Bagging and Boosting
Bagging makes use of the concept of ‘collective intelligence’ where different weak learners
(each having moderate accuracy; at least 50%) are combined to make a final prediction based on
majority or taking average of probabilities by each learner (for classification problems).
Since different learners are independent of each other, bagging is considered as a parallel procedure.
The figure below demonstrates the bagging mechanism where various learning sets are
created out of our data L ( and a predictor is created for each of these learning sets (L1, L2, ..., LB). Eventually, the predictions by all the predictors are aggregated to form the final prediction.
How predictions are made using bagging?
If the dependent variable y is numeric in nature, then the aggregation is done by taking the average of the predictions by various predictors. However, if y is categorical, then the aggregation is can be done by either majority voting or weighted voting. If the classifier returns the probability for classification
problems, then one can consider the average probability for all the learners.

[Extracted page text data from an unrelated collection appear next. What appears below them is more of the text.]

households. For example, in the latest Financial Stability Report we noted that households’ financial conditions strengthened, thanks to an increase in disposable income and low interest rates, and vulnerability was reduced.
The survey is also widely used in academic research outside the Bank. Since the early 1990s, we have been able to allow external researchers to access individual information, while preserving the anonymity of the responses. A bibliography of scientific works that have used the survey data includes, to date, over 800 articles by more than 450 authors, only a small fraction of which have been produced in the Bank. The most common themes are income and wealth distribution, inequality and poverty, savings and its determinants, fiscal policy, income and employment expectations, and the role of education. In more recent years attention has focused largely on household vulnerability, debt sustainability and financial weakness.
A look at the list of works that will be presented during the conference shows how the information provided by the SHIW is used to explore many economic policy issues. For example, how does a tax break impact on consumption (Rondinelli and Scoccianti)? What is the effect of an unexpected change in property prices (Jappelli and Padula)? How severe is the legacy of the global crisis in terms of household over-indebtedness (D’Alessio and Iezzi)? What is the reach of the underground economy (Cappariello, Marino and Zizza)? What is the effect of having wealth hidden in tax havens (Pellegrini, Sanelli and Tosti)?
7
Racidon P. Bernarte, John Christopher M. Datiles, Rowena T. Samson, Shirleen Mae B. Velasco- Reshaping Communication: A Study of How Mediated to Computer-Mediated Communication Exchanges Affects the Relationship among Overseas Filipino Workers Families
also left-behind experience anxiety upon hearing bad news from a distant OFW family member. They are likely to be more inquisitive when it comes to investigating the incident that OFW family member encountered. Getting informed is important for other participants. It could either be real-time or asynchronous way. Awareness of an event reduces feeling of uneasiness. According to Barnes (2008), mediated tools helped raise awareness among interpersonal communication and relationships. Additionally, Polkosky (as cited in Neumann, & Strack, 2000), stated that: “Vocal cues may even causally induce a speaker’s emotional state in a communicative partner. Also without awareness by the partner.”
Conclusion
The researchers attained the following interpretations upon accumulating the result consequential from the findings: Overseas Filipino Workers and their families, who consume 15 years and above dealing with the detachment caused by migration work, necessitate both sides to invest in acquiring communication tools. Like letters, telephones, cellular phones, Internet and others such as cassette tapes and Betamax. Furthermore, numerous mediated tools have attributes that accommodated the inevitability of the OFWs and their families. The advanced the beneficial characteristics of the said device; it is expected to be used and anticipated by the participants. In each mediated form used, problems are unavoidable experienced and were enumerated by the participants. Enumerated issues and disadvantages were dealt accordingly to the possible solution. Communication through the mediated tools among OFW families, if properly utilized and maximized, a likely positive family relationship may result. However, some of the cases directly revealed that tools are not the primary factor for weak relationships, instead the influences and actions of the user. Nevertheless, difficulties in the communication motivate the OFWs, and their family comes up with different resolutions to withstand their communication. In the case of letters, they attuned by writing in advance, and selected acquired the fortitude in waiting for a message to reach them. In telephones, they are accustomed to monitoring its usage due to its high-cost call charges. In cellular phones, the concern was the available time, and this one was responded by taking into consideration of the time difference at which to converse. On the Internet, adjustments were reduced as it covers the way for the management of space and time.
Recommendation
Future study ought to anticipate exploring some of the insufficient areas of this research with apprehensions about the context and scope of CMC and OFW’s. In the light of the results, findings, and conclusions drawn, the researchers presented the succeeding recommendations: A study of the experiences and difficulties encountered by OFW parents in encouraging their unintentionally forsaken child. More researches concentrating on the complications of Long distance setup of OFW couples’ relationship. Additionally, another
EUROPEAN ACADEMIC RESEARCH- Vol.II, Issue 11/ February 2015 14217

Since all the learners are independent of each other thus, bagging is a parallel procedure.
Although with bagging one loses the feasibility to interpret the structure, but it can lead to gains in accuracy.
Like bagging, boosting also aims at combining weak learners to form a powerful committee. However, instead of creating models in parallel, boosting develops the models sequentially.
Initially all points are given the same weightage and a base learner is created. Afterwards, the points misclassified by the base learner are given more weightage and the next base learning algorithm is applied. This is repeated until the stopping criteria is reached.
Since a new learner is dependent upon the results of previous learner, hence boosting techniques are sequential in nature.
In other words, each model is dependent on the results of its previous model, which can be shown
by Figure 2.10. Its major goal is to correct the errors of the previous model. Final classifier is a
linear combination of these learners.